··· Source data

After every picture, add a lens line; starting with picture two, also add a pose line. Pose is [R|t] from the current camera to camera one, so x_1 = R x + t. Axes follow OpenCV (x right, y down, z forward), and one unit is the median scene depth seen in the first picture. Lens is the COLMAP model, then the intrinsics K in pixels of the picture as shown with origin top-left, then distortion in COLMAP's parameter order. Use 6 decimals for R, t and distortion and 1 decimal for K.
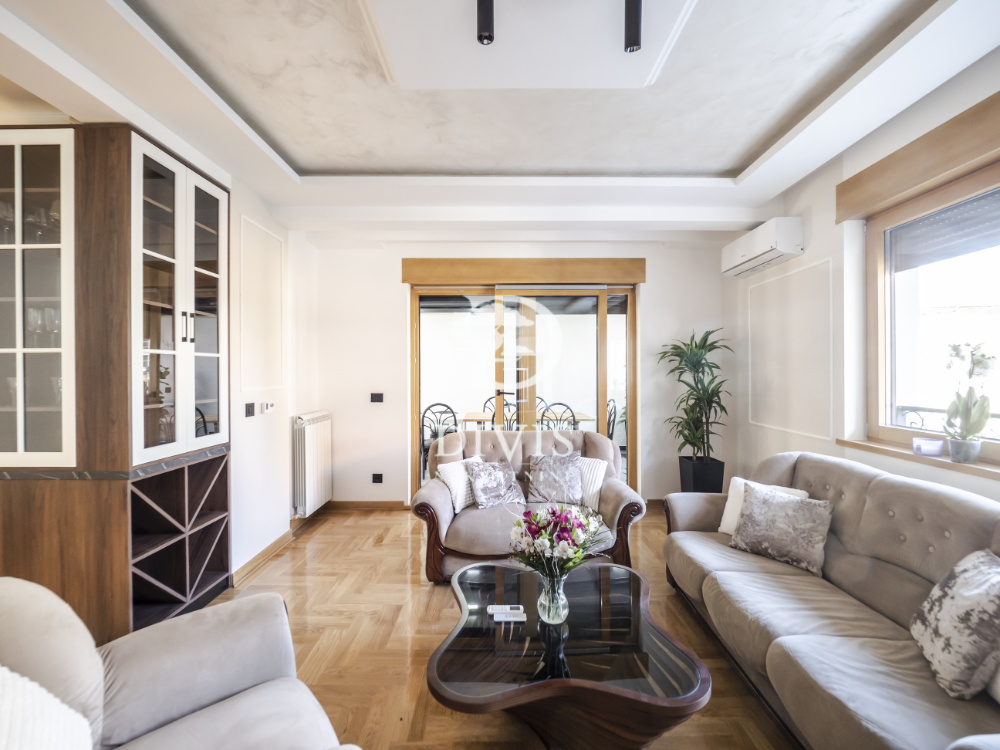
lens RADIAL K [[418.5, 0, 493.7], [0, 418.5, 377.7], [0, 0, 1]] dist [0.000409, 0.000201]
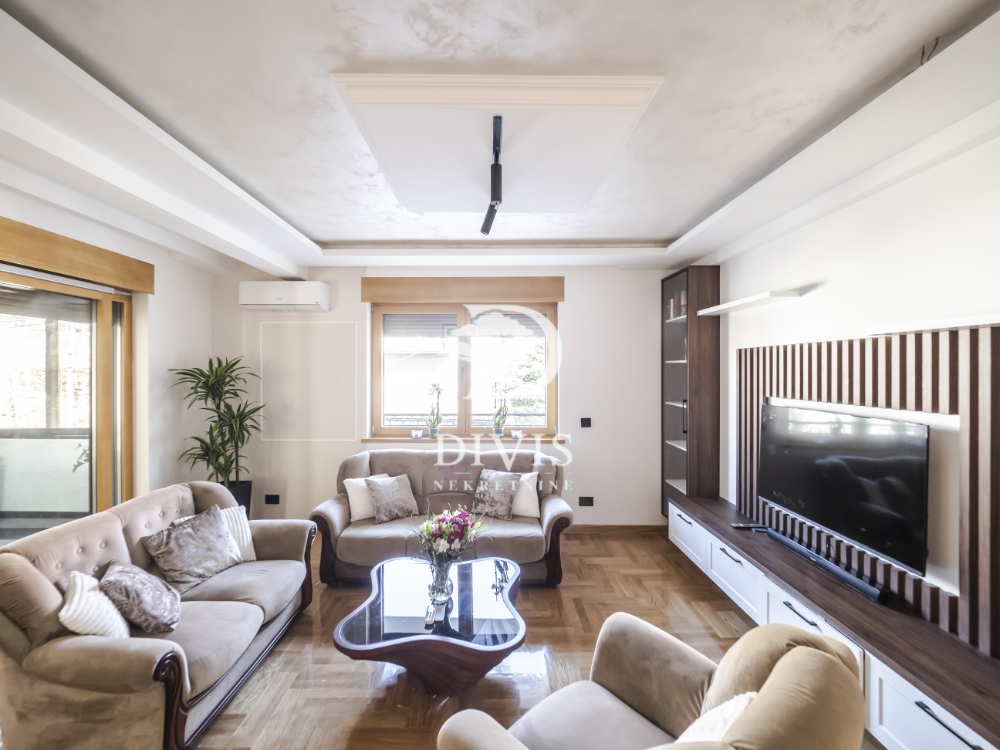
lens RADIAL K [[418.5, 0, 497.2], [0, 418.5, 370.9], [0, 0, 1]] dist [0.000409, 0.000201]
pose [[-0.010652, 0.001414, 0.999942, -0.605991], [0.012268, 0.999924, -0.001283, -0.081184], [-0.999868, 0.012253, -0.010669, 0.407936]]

······

**Directions**
Once the pictures are set aside, give every line above again without alteration.

**Final answer**
After every picture, add a lens line; starting with picture two, also add a pose line. Pose is [R|t] from the current camera to camera one, so x_1 = R x + t. Axes follow OpenCV (x right, y down, z forward), and one unit is the median scene depth seen in the first picture. Lens is the COLMAP model, then the intrinsics K in pixels of the picture as shown with origin top-left, then distortion in COLMAP's parameter order. Use 6 decimals for R, t and distortion and 1 decimal for K.
lens RADIAL K [[418.5, 0, 493.7], [0, 418.5, 377.7], [0, 0, 1]] dist [0.000409, 0.000201]
lens RADIAL K [[418.5, 0, 497.2], [0, 418.5, 370.9], [0, 0, 1]] dist [0.000409, 0.000201]
pose [[-0.010652, 0.001414, 0.999942, -0.605991], [0.012268, 0.999924, -0.001283, -0.081184], [-0.999868, 0.012253, -0.010669, 0.407936]]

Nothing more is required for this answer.